Just pushing an issue your well aware of.
The visit_log table schema needs to be corrected to avoid unnecessarily large data and index sizes.
I get nowhere near 20,000 visits per day, but the index alone on my log_visits table is ~2MB w/ 14MB of data. Although it is not a bottle neck at this point I am rapidly expanding the number of sites and volume of visits tracked by Piwik.
I thought that was the intention of archives to reduce the log size?
I don't care that piwik us using ~70 MB altogether, as the archives are not commonly used during active tracking. But since an insert and join is needed on the archive and actions table for each visit, it seems like a troublesome path.
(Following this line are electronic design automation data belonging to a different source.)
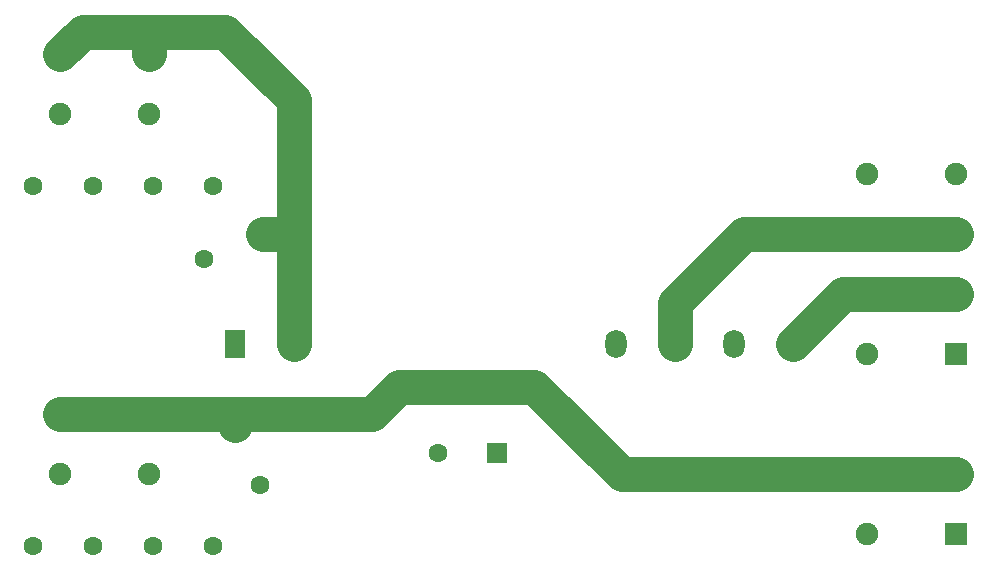
<source format=gbr>
%TF.GenerationSoftware,KiCad,Pcbnew,(5.1.10)-1*%
%TF.CreationDate,2022-01-17T01:47:07+07:00*%
%TF.ProjectId,Mother_module_v3,4d6f7468-6572-45f6-9d6f-64756c655f76,rev?*%
%TF.SameCoordinates,Original*%
%TF.FileFunction,Copper,L1,Top*%
%TF.FilePolarity,Positive*%
%FSLAX46Y46*%
G04 Gerber Fmt 4.6, Leading zero omitted, Abs format (unit mm)*
G04 Created by KiCad (PCBNEW (5.1.10)-1) date 2022-01-17 01:47:07*
%MOMM*%
%LPD*%
G01*
G04 APERTURE LIST*
%TA.AperFunction,ComponentPad*%
%ADD10R,1.700000X1.700000*%
%TD*%
%TA.AperFunction,ComponentPad*%
%ADD11C,1.600000*%
%TD*%
%TA.AperFunction,ComponentPad*%
%ADD12O,1.800000X2.400000*%
%TD*%
%TA.AperFunction,ComponentPad*%
%ADD13R,1.800000X2.400000*%
%TD*%
%TA.AperFunction,ComponentPad*%
%ADD14C,1.900000*%
%TD*%
%TA.AperFunction,ComponentPad*%
%ADD15R,1.900000X1.900000*%
%TD*%
%TA.AperFunction,Conductor*%
%ADD16C,3.000000*%
%TD*%
%TA.AperFunction,Conductor*%
%ADD17C,2.000000*%
%TD*%
G04 APERTURE END LIST*
D10*
%TO.P,U3,1*%
%TO.N,N/C*%
X98650000Y-112827000D03*
D11*
%TO.P,U3,2*%
X93650000Y-112827000D03*
%TD*%
D12*
%TO.P,U2,5*%
%TO.N,N/C*%
X118699500Y-103620000D03*
%TO.P,U2,4*%
X113699500Y-103620000D03*
%TO.P,U2,3*%
X108699500Y-103620000D03*
%TO.P,U2,2*%
X81441500Y-103620000D03*
D13*
%TO.P,U2,1*%
X76441500Y-103620000D03*
D12*
%TO.P,U2,6*%
X123699500Y-103620000D03*
%TD*%
D14*
%TO.P,XP4,2*%
%TO.N,Net-(RV2-Pad2)*%
X137492000Y-114640000D03*
X129972000Y-114640000D03*
D15*
%TO.P,XP4,1*%
%TO.N,Net-(U3-Pad1)*%
X137492000Y-119720000D03*
D14*
X129972000Y-119720000D03*
%TD*%
%TO.P,XP2,2*%
%TO.N,Net-(F2-Pad2)*%
X61646000Y-114640000D03*
X69166000Y-114640000D03*
D15*
%TO.P,XP2,1*%
%TO.N,Net-(RV2-Pad2)*%
X61646000Y-109560000D03*
D14*
X69166000Y-109560000D03*
%TD*%
D11*
%TO.P,RV2,2*%
%TO.N,Net-(RV2-Pad2)*%
X76437000Y-110494000D03*
%TO.P,RV2,1*%
%TO.N,Net-(F2-Pad1)*%
X78537000Y-115494000D03*
%TD*%
%TO.P,F2,1*%
%TO.N,Net-(F2-Pad1)*%
X69520000Y-120701000D03*
%TO.P,F2,2*%
%TO.N,Net-(F2-Pad2)*%
X59360000Y-120701000D03*
%TO.P,F2,1*%
%TO.N,Net-(F2-Pad1)*%
X74600000Y-120701000D03*
%TO.P,F2,2*%
%TO.N,Net-(F2-Pad2)*%
X64440000Y-120701000D03*
%TD*%
D14*
%TO.P,XP3,4*%
%TO.N,Net-(U2-Pad3)*%
X137492000Y-89240000D03*
X129972000Y-89240000D03*
%TO.P,XP3,3*%
%TO.N,Net-(U2-Pad4)*%
X137492000Y-94320000D03*
X129972000Y-94320000D03*
%TO.P,XP3,2*%
%TO.N,Net-(U2-Pad6)*%
X137492000Y-99400000D03*
X129972000Y-99400000D03*
D15*
%TO.P,XP3,1*%
%TO.N,Net-(U2-Pad5)*%
X137492000Y-104480000D03*
D14*
X129972000Y-104480000D03*
%TD*%
%TO.P,XP1,2*%
%TO.N,Net-(F1-Pad2)*%
X61646000Y-84160000D03*
X69166000Y-84160000D03*
D15*
%TO.P,XP1,1*%
%TO.N,Net-(RV1-Pad2)*%
X61646000Y-79080000D03*
D14*
X69166000Y-79080000D03*
%TD*%
D11*
%TO.P,RV1,2*%
%TO.N,Net-(RV1-Pad2)*%
X78838000Y-94285000D03*
%TO.P,RV1,1*%
%TO.N,Net-(F1-Pad1)*%
X73838000Y-96385000D03*
%TD*%
%TO.P,F1,1*%
%TO.N,Net-(F1-Pad1)*%
X69520000Y-90221000D03*
%TO.P,F1,2*%
%TO.N,Net-(F1-Pad2)*%
X59360000Y-90221000D03*
%TO.P,F1,1*%
%TO.N,Net-(F1-Pad1)*%
X74600000Y-90221000D03*
%TO.P,F1,2*%
%TO.N,Net-(F1-Pad2)*%
X64440000Y-90221000D03*
%TD*%
D16*
%TO.N,Net-(U2-Pad6)*%
X137492000Y-99400000D02*
X127919500Y-99400000D01*
X127919500Y-99400000D02*
X123699500Y-103620000D01*
%TO.N,Net-(U2-Pad4)*%
X137492000Y-94320000D02*
X129972000Y-94320000D01*
X113699500Y-100143500D02*
X113699500Y-103620000D01*
X119523000Y-94320000D02*
X113699500Y-100143500D01*
X129972000Y-94320000D02*
X119523000Y-94320000D01*
D17*
%TO.N,Net-(RV1-Pad2)*%
X69166000Y-77167000D02*
X69139000Y-77140000D01*
D16*
X75616000Y-77140000D02*
X69139000Y-77140000D01*
X81441500Y-95698500D02*
X81441500Y-82965500D01*
X81441500Y-103620000D02*
X81441500Y-95698500D01*
X81441500Y-82965500D02*
X75616000Y-77140000D01*
X69166000Y-79080000D02*
X69166000Y-77167000D01*
X61646000Y-79045000D02*
X61646000Y-79080000D01*
X63551000Y-77140000D02*
X61646000Y-79045000D01*
X69139000Y-77140000D02*
X63551000Y-77140000D01*
X81441500Y-94301500D02*
X81399000Y-94344000D01*
X78854500Y-94301500D02*
X81441500Y-94301500D01*
X78838000Y-94285000D02*
X78854500Y-94301500D01*
%TO.N,Net-(RV2-Pad2)*%
X137492000Y-114640000D02*
X129972000Y-114640000D01*
X61646000Y-109560000D02*
X69166000Y-109560000D01*
X76437000Y-110494000D02*
X76437000Y-109584000D01*
X69166000Y-109560000D02*
X76413000Y-109560000D01*
X101778000Y-107239000D02*
X109179000Y-114640000D01*
X109179000Y-114640000D02*
X129972000Y-114640000D01*
X90348000Y-107239000D02*
X101778000Y-107239000D01*
X88027000Y-109560000D02*
X90348000Y-107239000D01*
X76413000Y-109560000D02*
X88027000Y-109560000D01*
%TD*%
M02*

</source>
Thanks for the reminder. If you have patch to improve the schema, please open a new ticket. Discussions are better suited to the forum or piwik-hackers mailing list.
Archives, by their nature, are lossy summaries. Until we reach 1.0, it's advantageous to retain visit information (for debugging, recovery, regeneration, etc).
The key length in the indexes is quite short (relative to the row size), so the overhead has to be attributed to MySQL internals (e.g., BTREE and/or optimizer). For example, looking at the dev trunk, log_visit has these indexes explicitly defined:
You can also look at , where we changed an index for the archive tables. EXPLAIN on the ArchiveProcessing SELECT query shows the key length went from 708 (using index_all) to 15 (using index_idsite_dates_period). Note: for 0.5.5, the update script won't retroactively change the indexes on existing archive tables.
Anthon, why "Note: for 0.5.5, the update script won't retroactively change the indexes on existing archive tables."?
I would expect the index to be updated during upgrade to keep the DB schema consistent across all installations.
I reopened #1129